- _Given task_
Format the listing lines between the line containing "solve-field (astrometry.net, Tycho-2" and the line containing "(file carries no", inclusive, as a Markdown table with the columns Row and Line. Put the row number in Row and the line itself in Line, and leave out blank lines.

[START Provided data]

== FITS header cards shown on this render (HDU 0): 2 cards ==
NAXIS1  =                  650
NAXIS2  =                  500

[END Provided data]
[START Provided data]

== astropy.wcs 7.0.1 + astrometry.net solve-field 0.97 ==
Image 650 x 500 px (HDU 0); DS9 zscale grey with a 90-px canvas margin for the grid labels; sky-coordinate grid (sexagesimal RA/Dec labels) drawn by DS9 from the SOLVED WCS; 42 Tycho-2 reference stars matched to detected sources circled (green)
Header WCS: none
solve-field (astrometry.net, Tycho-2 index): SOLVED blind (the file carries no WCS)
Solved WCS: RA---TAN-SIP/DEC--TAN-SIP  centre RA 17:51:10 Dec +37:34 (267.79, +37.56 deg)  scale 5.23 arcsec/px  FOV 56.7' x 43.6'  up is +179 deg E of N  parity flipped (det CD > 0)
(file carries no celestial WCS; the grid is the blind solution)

[END Provided data]
[START Provided data]

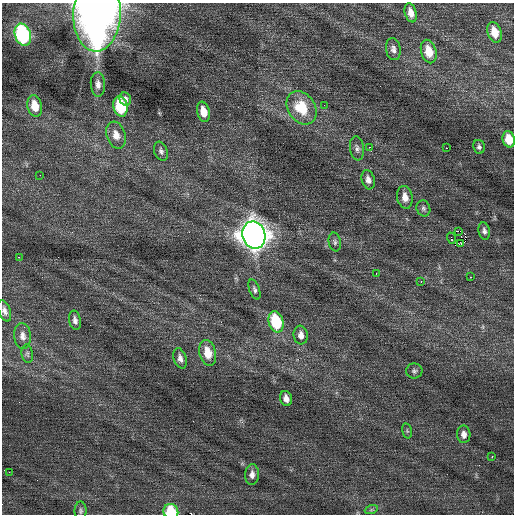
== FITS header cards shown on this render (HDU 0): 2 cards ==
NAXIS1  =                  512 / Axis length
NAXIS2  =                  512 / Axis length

[END Provided data]

- _Exercise answer_
| Row | Line |
|---|---|
| 1 | solve-field (astrometry.net, Tycho-2 index): SOLVED blind (the file carries no WCS) |
| 2 | Solved WCS: RA---TAN-SIP/DEC--TAN-SIP  centre RA 17:51:10 Dec +37:34 (267.79, +37.56 deg)  scale 5.23 arcsec/px  FOV 56.7' x 43.6'  up is +179 deg E of N  parity flipped (det CD > 0) |
| 3 | (file carries no celestial WCS; the grid is the blind solution) |